I think many people who land on this article will agree it would be no surprise to see one of Carlos Santana's album covers in any list of cover appreciations. Above we have the bands debut 1969 album entitled 'Santana' and one of the more recent albums 'Supernatural'. It is in no doubt that his name will live on for generation after generation and these two albums have something special to contribute to his name. The 1969 cover is particularly interesting because at first it appears to be a lions face but then when you look closer you can see a native person in a grass skirt. I also have always had a strong liking for Art Nouveau typefaces.

Iron Maiden's Eddie

 I think anyone who is into there music and respects originality will agree that Iron Maiden have a very distinct identity, I don't know what gave the band the inspiration to choose Edddie as there mascot but  he is definately unique and the only other chracter I can think of who bares a resemblance is the crypt keeper from the tv show 'tales from the crypt'. Eddie was orignally drawn by Derek Riggs until 1992 and ever since there have been numerous versions by different artists. I could'nt chose a specific album because I am fond of many of them, especially 'seventh son of a seventh son' and 'A real live one'.

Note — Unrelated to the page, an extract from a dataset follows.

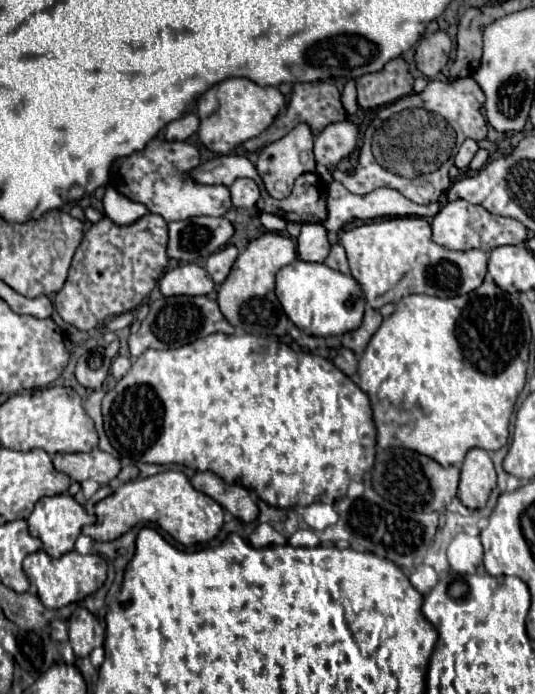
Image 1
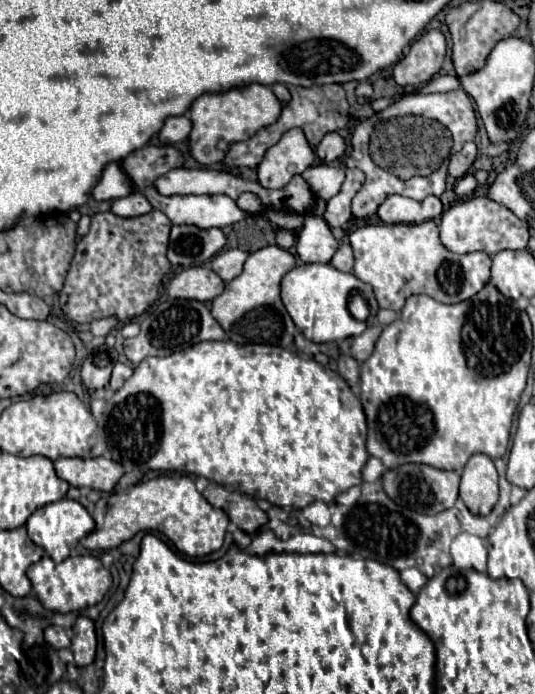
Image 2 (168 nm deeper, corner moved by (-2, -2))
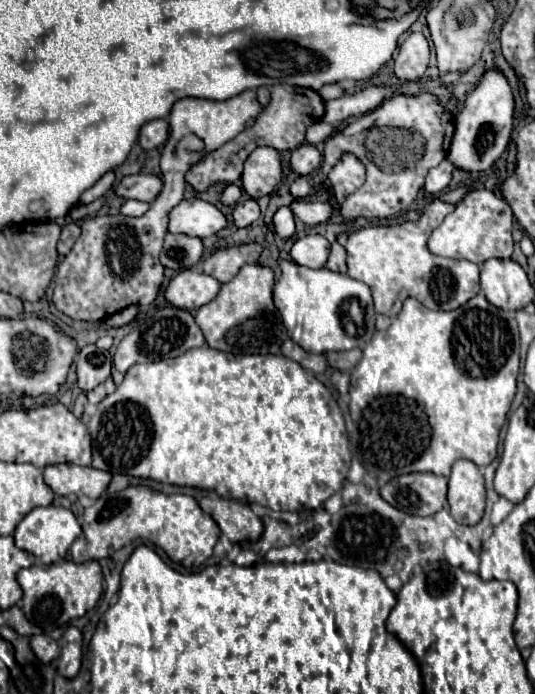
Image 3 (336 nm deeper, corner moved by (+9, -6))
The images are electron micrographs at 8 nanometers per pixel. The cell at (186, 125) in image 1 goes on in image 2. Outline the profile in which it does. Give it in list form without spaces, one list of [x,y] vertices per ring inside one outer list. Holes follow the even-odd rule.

The Doors - Morrison Hotel

This album cover you may say has got much going on it the actual picture, however the story behind it is rather interesting. The cover photo was taken at the actual Morrison Hotel located at 1246 South Hope Street in Los Angeles. The band asked the owners if they could photograph the hotel and they refused, so the band snuck inside when nobody was looking and took the photograph. The reason behind chosing the hotel coincides with the lead singers name, Jim Morrison, and also the album 'Morrison Hotel was the second side of the LP Hard Rock Cafe'.

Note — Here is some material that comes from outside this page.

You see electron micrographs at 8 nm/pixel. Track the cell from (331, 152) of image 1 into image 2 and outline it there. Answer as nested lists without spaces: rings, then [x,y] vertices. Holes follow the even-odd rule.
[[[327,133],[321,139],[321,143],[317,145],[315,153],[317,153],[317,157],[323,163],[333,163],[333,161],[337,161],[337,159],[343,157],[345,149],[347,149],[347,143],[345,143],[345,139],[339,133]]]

Beastie Boys - License to ill

The full album cover from front to back, features a Boeing 747 with "Beastie Boys" proclaimed on the tail, crashing head-on into the side of a mountain. The tail of the plane has the Def Jam records logo and '3MTA3' which spells 'EATME' when viewed in a mirror.

The original title for this album was 'Don't be a Faggot' but Columbia Records immediately refused to release the album under this title and requested Russell Simmons their manager to have the Beastie Boys to come up with a different name. Adam Horovitz later apologized for the band's earlier suggestion for the title.

De La Soul - 3 feet high and rising

So finally I finish with a hiphop classic which was released in 1989, De La Soul's 3 feet high and rising. I would like to assume that at least 40% of people who read on hubpages have at caught a glimpse of 'Me, Myself and I' on MTV once in there life. This was the most famous single from the album and I think these words and the band name represent an individuals choice to express their own personality without intrusion of marketing trends. The album name was inspired by the Johnny Cash song 'Five feet high and rising', and the I believe the colourful imagery and symbols in some way reflect the optimism of Cash's teachings in that song.

I think I have used a wide range of different music genres from different generations in this article and what I have tried to bring to light is specific works which I appreciate and also widely acknowledged ones that I think some other people appreciate. This way I am not just repeating what magazines or authors have established in the past, but I may educate older music fans and young fans alike with something new to consider.